Il faut bien savoir que nos mouvements volontaires, ceux que
nous exécutons pour nous transporter de place en place et pour travailler, ont
une action considérable sur la production de nos mouvements internes, des
mouvements qui assurent le jeu de nos organes et les transformations de notre
nourriture en matériaux vivants. Dans le repos complet, en plein sommeil, ces
mouvements sont réduits au minimum, tout en se poursuivant pour assurer la
respiration, la circulation et autres actions vitales essentielles. Aussitôt
que les mouvements extériorisés reprennent sous forme de gestes, d'allées et
venues, de travaux professionnels, la dépense d'énergie ainsi réalisée exige
que les organes, cœur, poumons, tube digestif, système nerveux, foie et reins
travaillent davantage, produisent plus de mouvement, et cette augmentation du
travail interne dépasse dans une assez forte proportion celle du travail
extériorisé. La totalité du mouvement vital se trouve réalisée aux trois quarts
par le travail inconscient de nos organes et, pour le dernier quart, par le
travail de nos muscles, c'est-à-dire par nos gestes et actions volontaires.

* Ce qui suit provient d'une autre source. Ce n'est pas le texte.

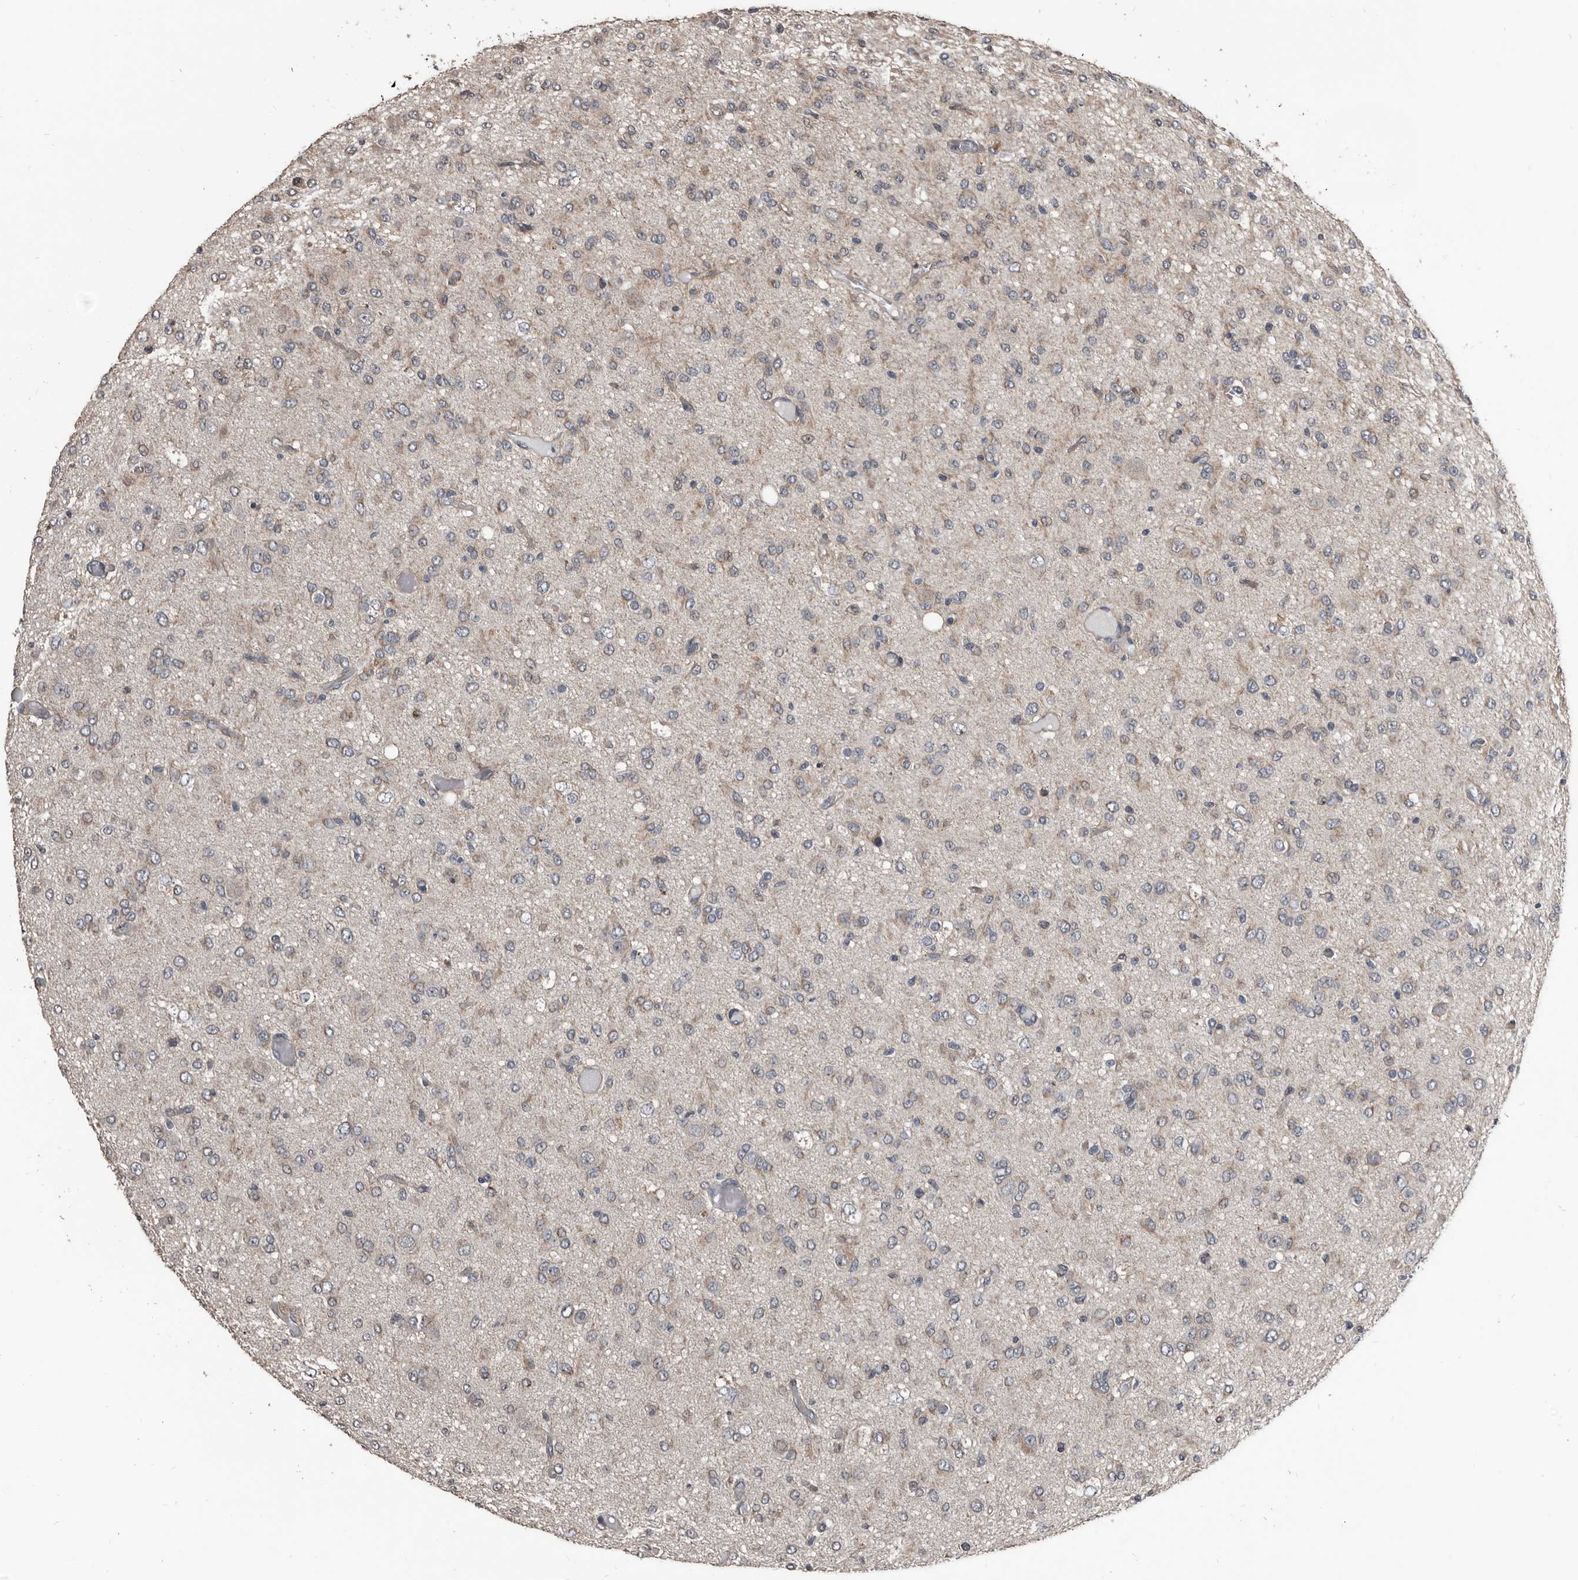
{"staining": {"intensity": "weak", "quantity": "<25%", "location": "cytoplasmic/membranous"}, "tissue": "glioma", "cell_type": "Tumor cells", "image_type": "cancer", "snomed": [{"axis": "morphology", "description": "Glioma, malignant, High grade"}, {"axis": "topography", "description": "Brain"}], "caption": "Immunohistochemistry (IHC) micrograph of glioma stained for a protein (brown), which demonstrates no expression in tumor cells.", "gene": "DHPS", "patient": {"sex": "female", "age": 59}}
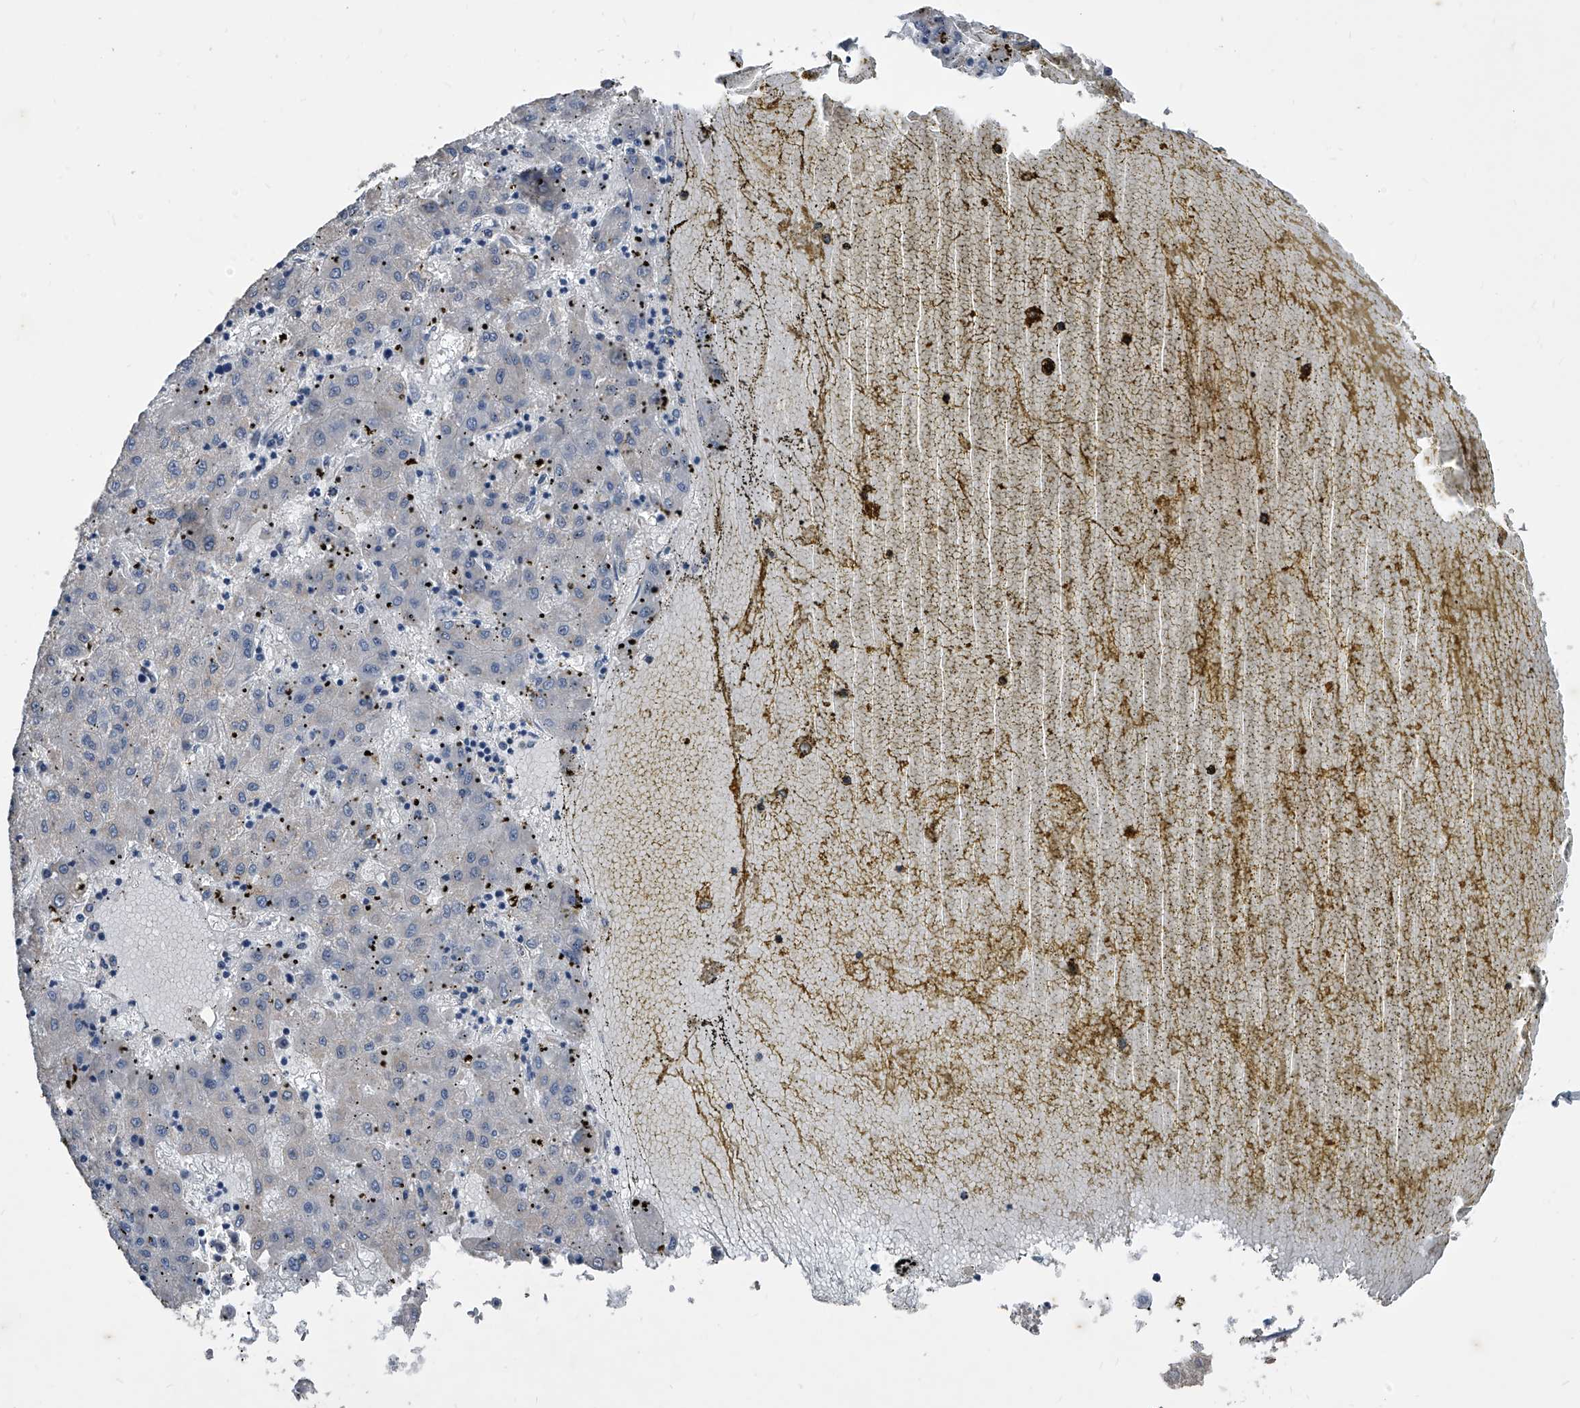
{"staining": {"intensity": "negative", "quantity": "none", "location": "none"}, "tissue": "liver cancer", "cell_type": "Tumor cells", "image_type": "cancer", "snomed": [{"axis": "morphology", "description": "Carcinoma, Hepatocellular, NOS"}, {"axis": "topography", "description": "Liver"}], "caption": "Liver cancer was stained to show a protein in brown. There is no significant positivity in tumor cells.", "gene": "PHACTR1", "patient": {"sex": "male", "age": 72}}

Pour que ces gestes et actions aient une influence suffisante sur l'activité
des organes, il faut qu'ils aient une certaine valeur, qu'ils déterminent une suffisante
dépense d'énergie ; car, s'ils se réduisent à une faible activité
corporelle, ils entraînent la faible activité organique, donc une importante
diminution des mouvements vitaux, un affaiblissement de la vie.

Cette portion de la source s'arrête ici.